One of the potential solutions is a 12.5 MW compressor that is being supplied by GE Oil & Gas subsidiary Nuovo Pignone, with Aker Solutions acting as contractor for the rest of the system.

In principle, there are two types of compressors that can be used in this application, Grini said. “The most advanced system is to separate most of the liquid (that is pumped separately) from the gas and use a marinized version of a traditional compressor like we use on the platform. This allows high efficiency of compression but requires a complex system.”

The alternative, which is appropriate for smaller fields, is to use a smaller, slightly less efficient compressor that can take the full wellstream. “We are working with Framo on this one to apply a more simplified system,” he said.

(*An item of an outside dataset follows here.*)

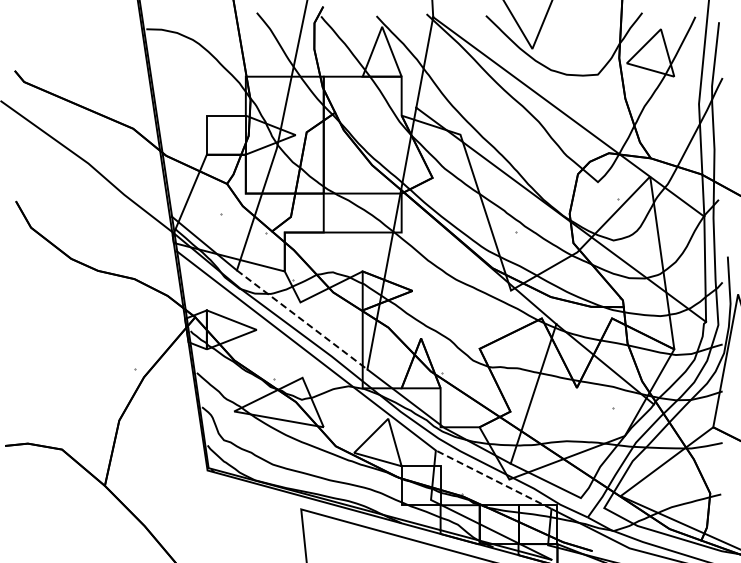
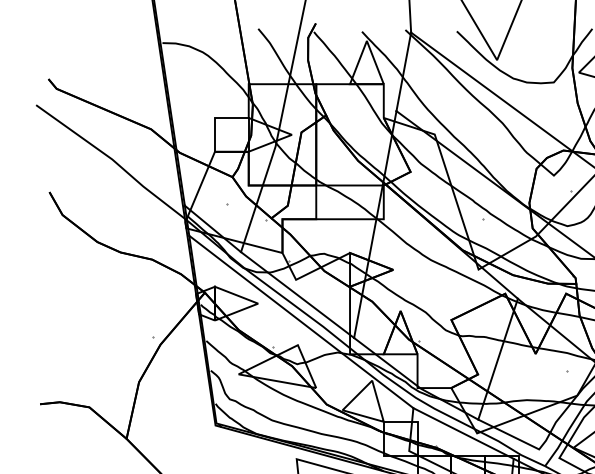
line: (302, 319) -> (297, 294), dashed -> solid
line: (493, 479) -> (463, 433), dashed -> solid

There are several NCS fields that would benefit from subsea compression, but the varying field conditions prohibit application of the same technology across the board, Grini explained. For that reason, Statoil is investigating application of the Framo technology that uses a 4 MW compressor on the Gullfaks field, a 6-8 MW compressor from MAN or from Siemens for the Åsgard field, and a solution from Nuovo Pignone, a 13 MW unit, on Ormen Lange.

The Åsgard program is furthest along, Grini said. The MAN compressor has been run at a test facility on Norway’s western coast for more than six months, and the technology is soon to be qualified to a level where it could be put into full field implementation.

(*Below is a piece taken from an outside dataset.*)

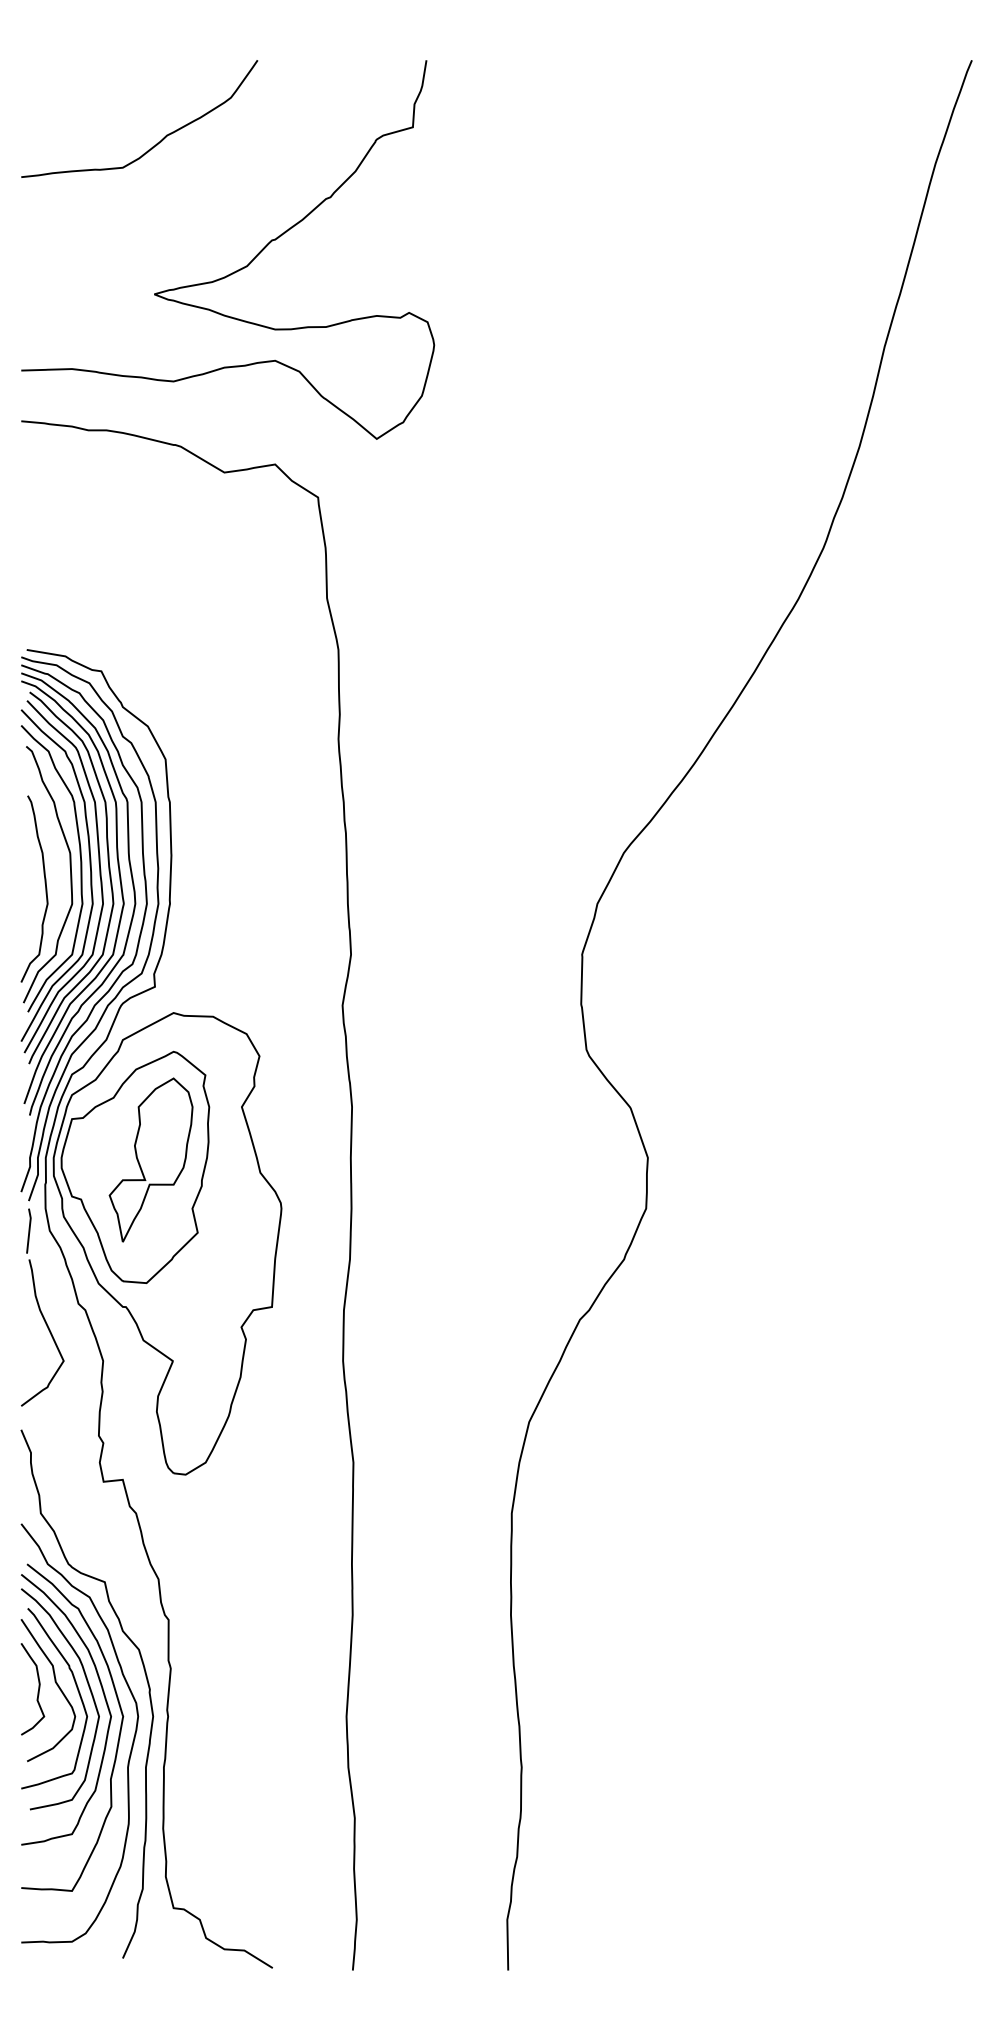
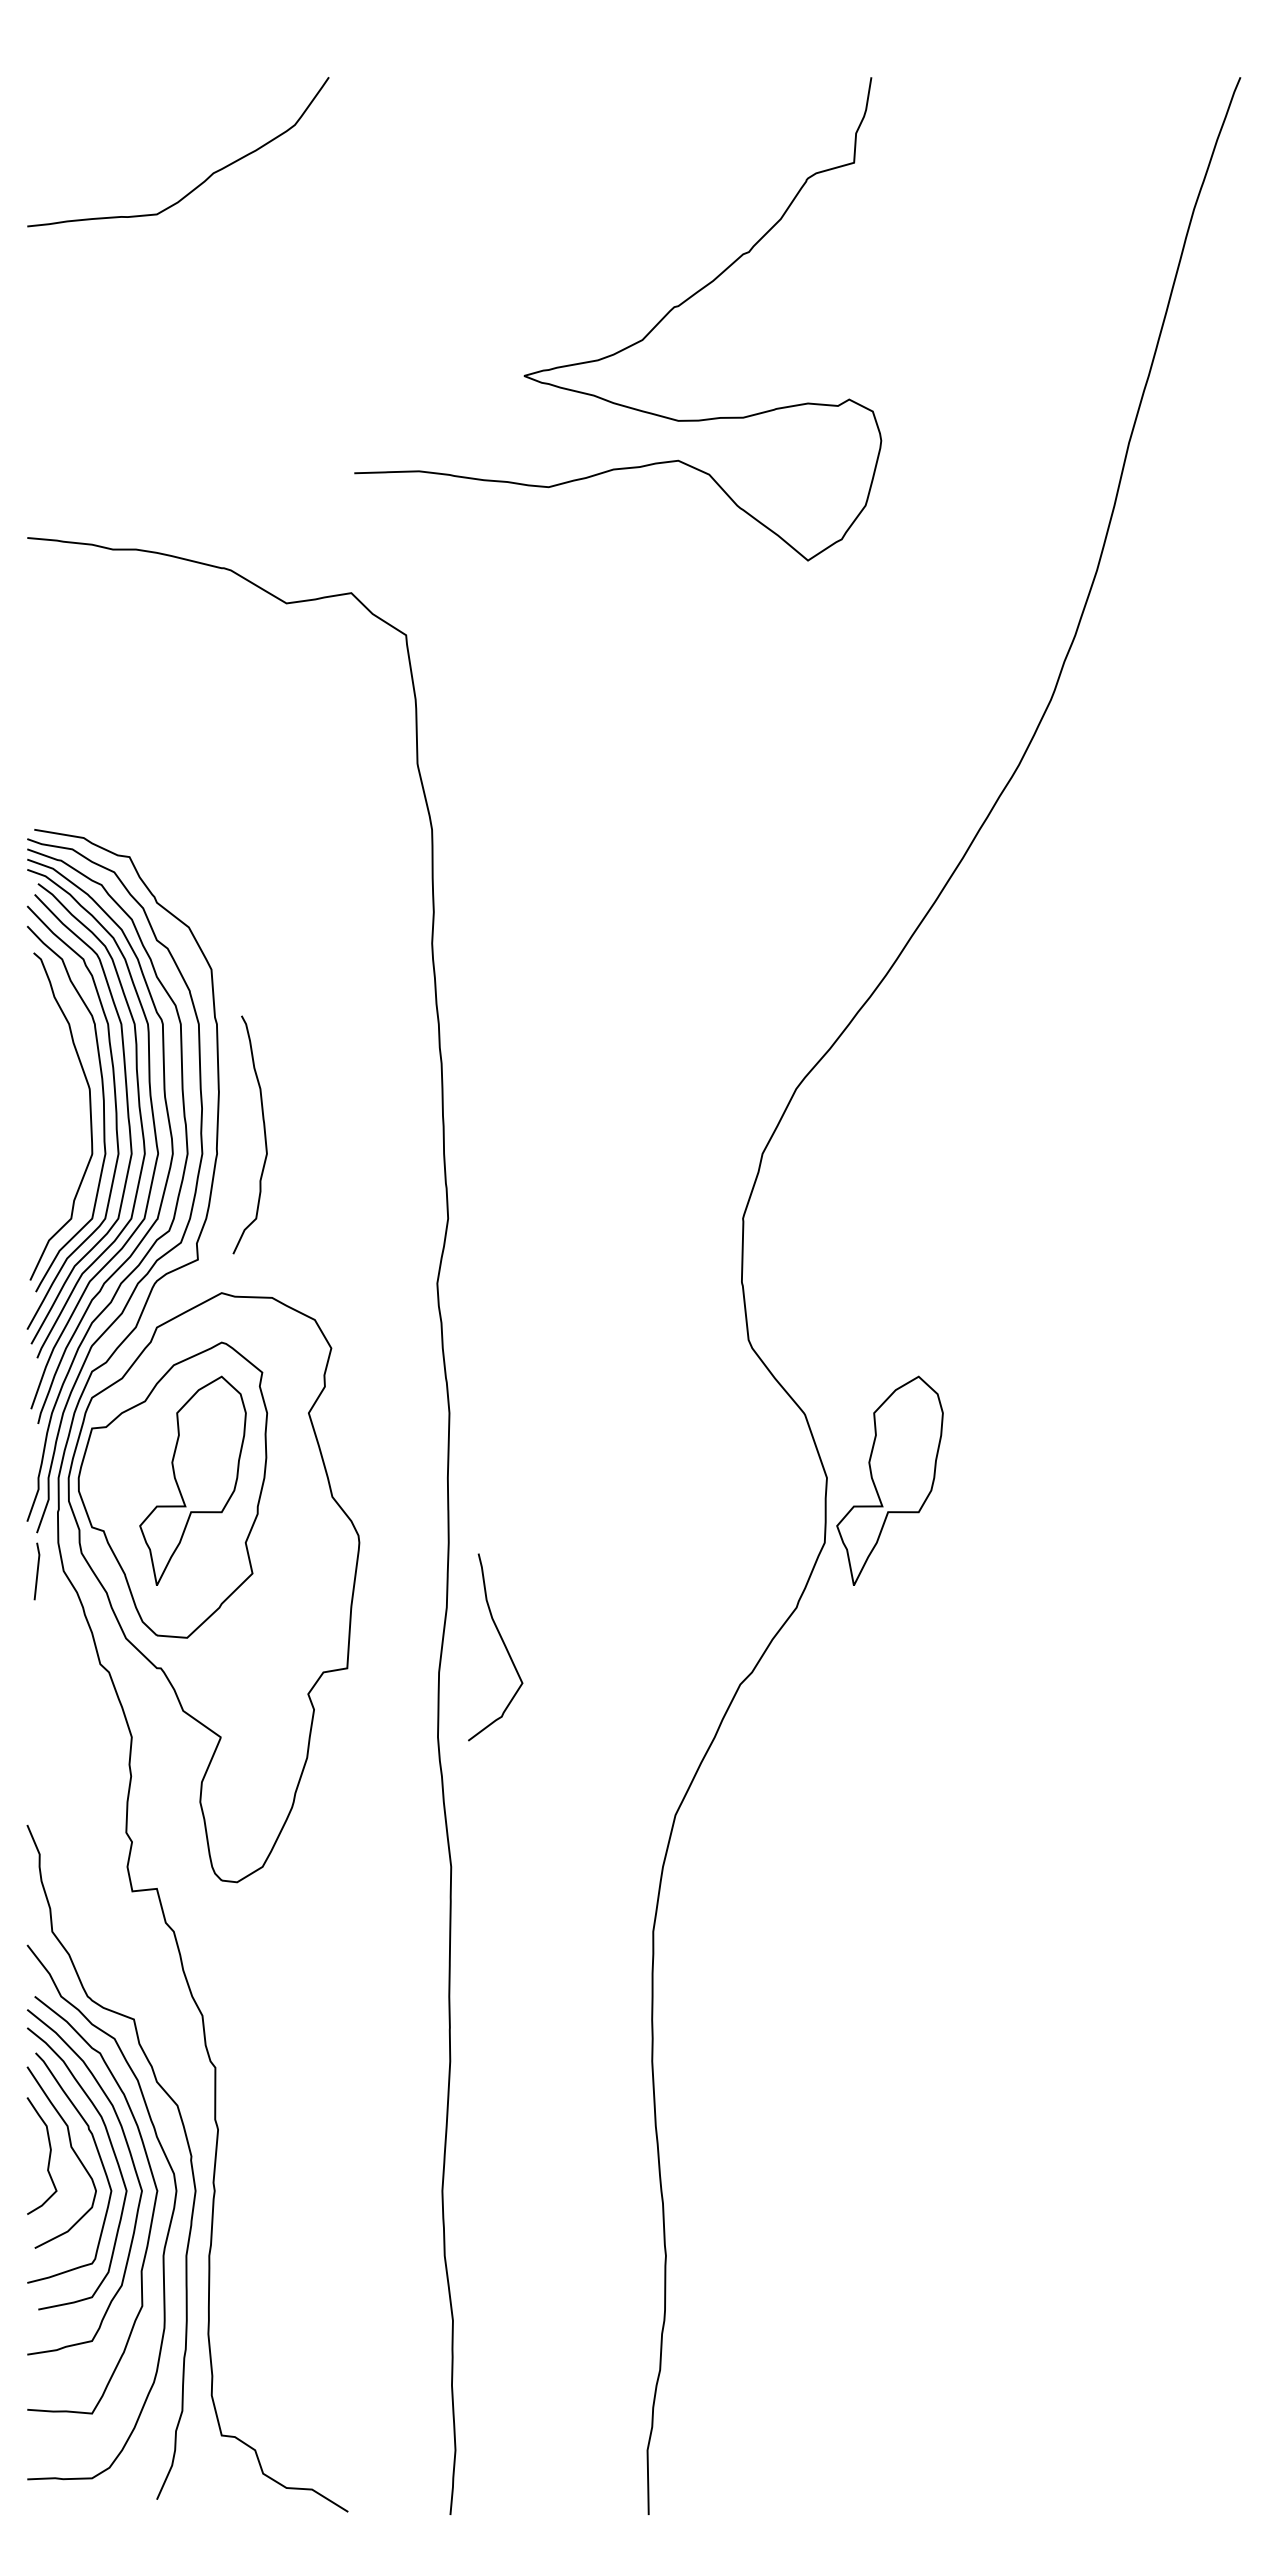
curve: (238, 269) -> (631, 344), moved
curve: (44, 885) -> (263, 1130), moved
part: (696, 1159) -> (889, 1480), added
curve: (48, 1330) -> (503, 1644), moved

“We are working on a broad range of subsea processing and flow assurance technologies,” he said, “including subsea processing, subsea separation, subsea produced water injection, subsea pumping (which we have used for several years and consider qualified), subsea compression, and raw seawater injection.”

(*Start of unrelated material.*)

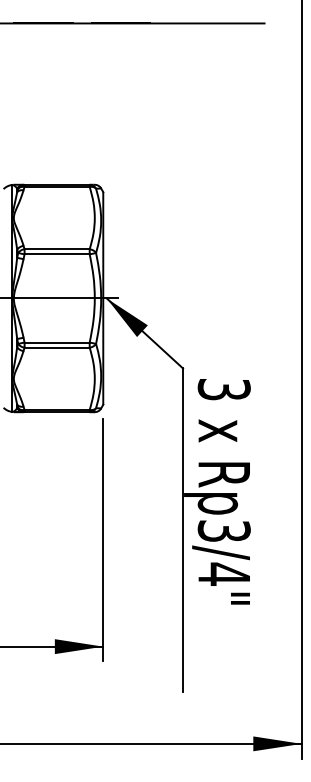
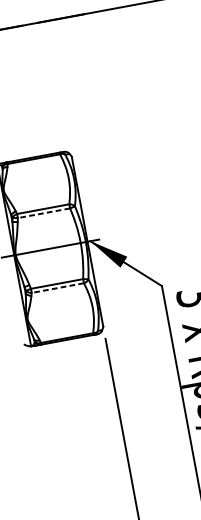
line: (57, 254) -> (44, 213), solid -> dashed
line: (57, 347) -> (58, 287), solid -> dashed

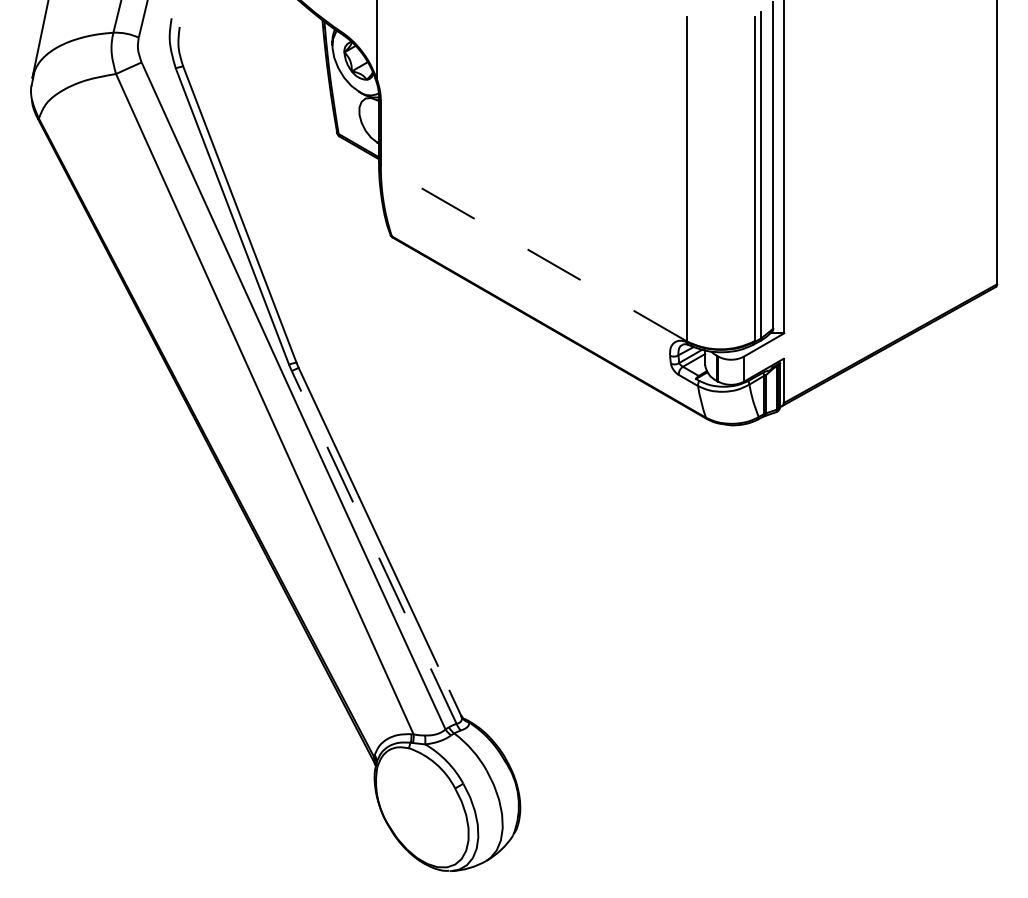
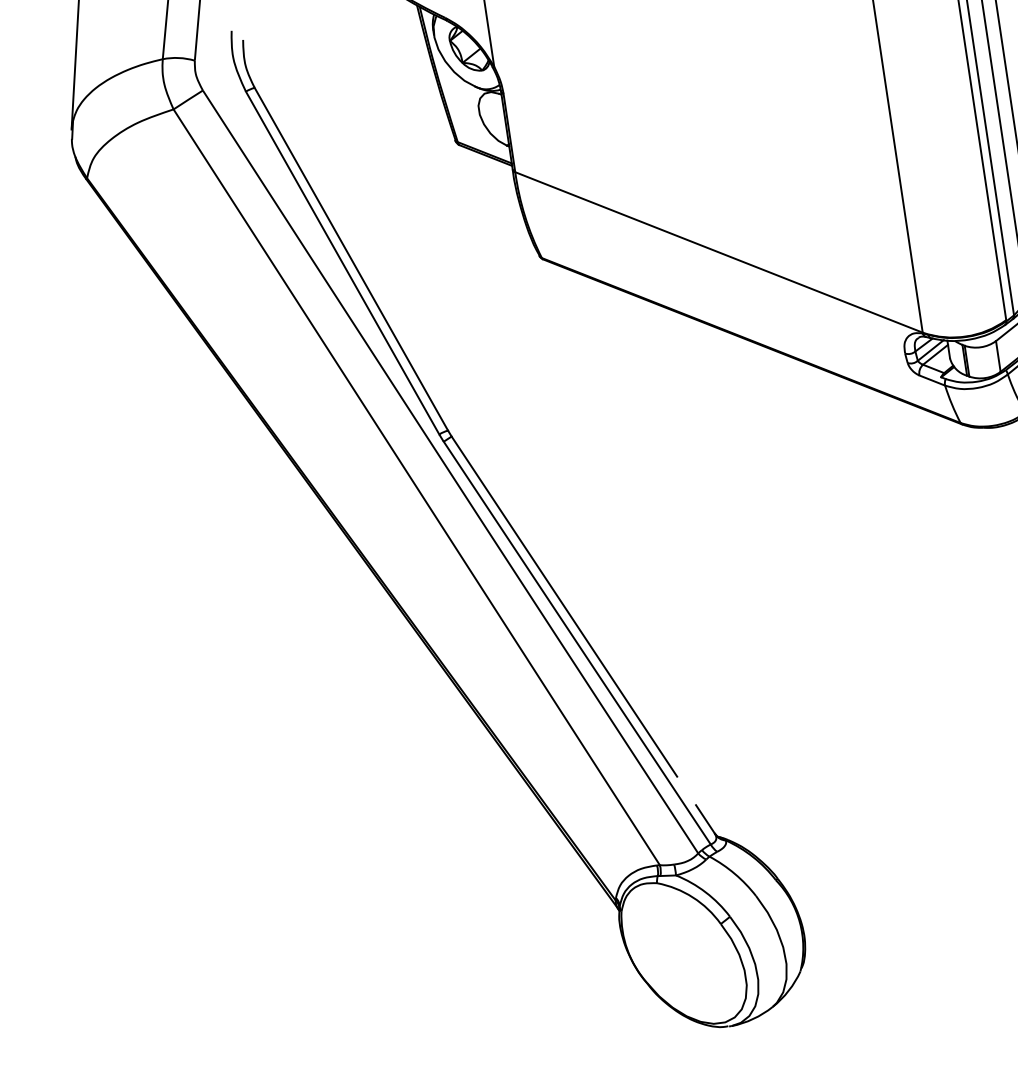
line: (533, 252) -> (718, 251), dashed -> solid
line: (374, 547) -> (577, 643), dashed -> solid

At Tyrihans this year, Statoil will install a very large system for raw seawater injection. Seawater is used on many locations on the NCS for pressure support. “Normally we take the oxygen out of the seawater before injection,” Grini explained. “Here we only have a coarse filter before the water is blown from the seafloor directly into the bottom of the reservoir. Two 2.7 MW liquid booster machines supplied by Aker Solutions will inject 14,000 cm/d of seawater a day to increase field recovery by 10%. I think we can claim that we will bring subsea processing technology a step further when we implement this solution.

“From a cost perspective and from an environmental perspective, it would be desirable to avoid hydraulically operated valves that require an umbilical to transport the fluid to the site. A better option would be to use electric valves instead of hydraulic valves, and that is a technology we’ve worked with FMC Kongsberg on. The all-electric tree design is planned for installation on Tyrihans, although the time frame is a bit uncertain. All of the systems are approved for safety at the same level as the hydraulic components,” Grini said. What remains is to carry out a field acceptance test.

Visions

Statoil will continue to invest in subsea development. “By 2030, we want to be able to use subsea systems to produce oil and gas in areas that are covered with ice either permanently or seasonally,” Grini said. “We would like to have flow assurance and multiphase flow technology qualified to a level that will allow fluids to be transported to shore from that subsea environment.”

The company also is working on technologies that will allow fluids to be transported in areas where hydrates form — called cold flow — in the export lines but remain transportable. “This is definitely not something we’ll do next year,” Grini said, “but we have a vision to find a way to allow hydrates to form but not stick to each other so they can be transported in the wellstream.”

Another far-off goal is to improve operations on typical subsea platforms. R&D will investigate ways to remove water from gas so the gas is not saturated and to remove water from oil to a level of less than 0.5% water in oil so sales-quality oil can be produced subsea.

“We have many dreams,” Grini said, “and we are investing and collaborating to realize them.”